## Supplied information
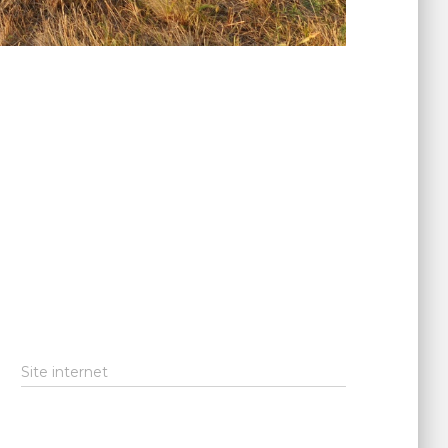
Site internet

* * *

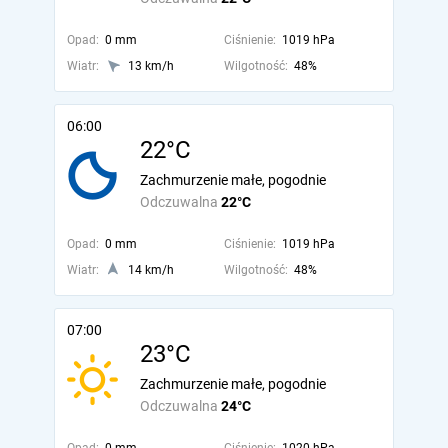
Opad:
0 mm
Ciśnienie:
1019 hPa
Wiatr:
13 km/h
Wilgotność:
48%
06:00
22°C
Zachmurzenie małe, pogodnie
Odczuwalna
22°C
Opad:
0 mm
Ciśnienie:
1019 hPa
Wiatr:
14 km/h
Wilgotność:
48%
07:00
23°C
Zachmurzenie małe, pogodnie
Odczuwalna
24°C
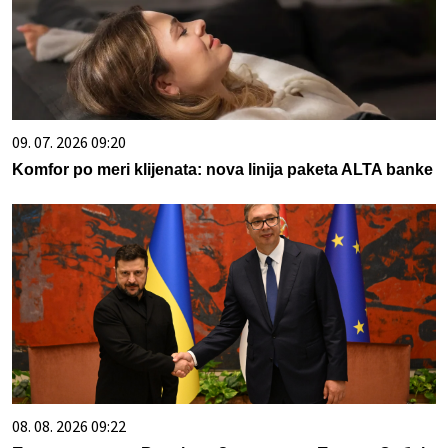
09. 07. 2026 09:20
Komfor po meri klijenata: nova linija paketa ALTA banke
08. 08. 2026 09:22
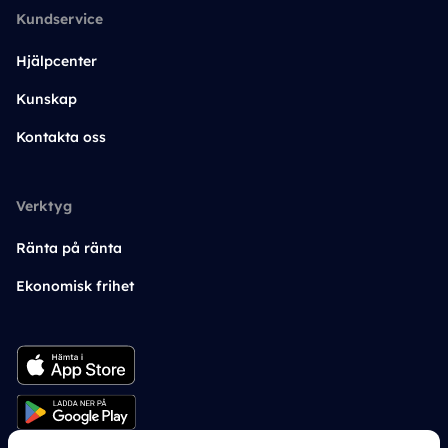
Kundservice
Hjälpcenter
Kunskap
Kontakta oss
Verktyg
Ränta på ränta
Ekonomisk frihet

## Action item
From the listing above, output exactly the run of lines that starts with the line containing "Kundservice" and ends with the line containing "Ekonomisk frihet".

## Response box
Kundservice
Hjälpcenter
Kunskap
Kontakta oss
Verktyg
Ränta på ränta
Ekonomisk frihet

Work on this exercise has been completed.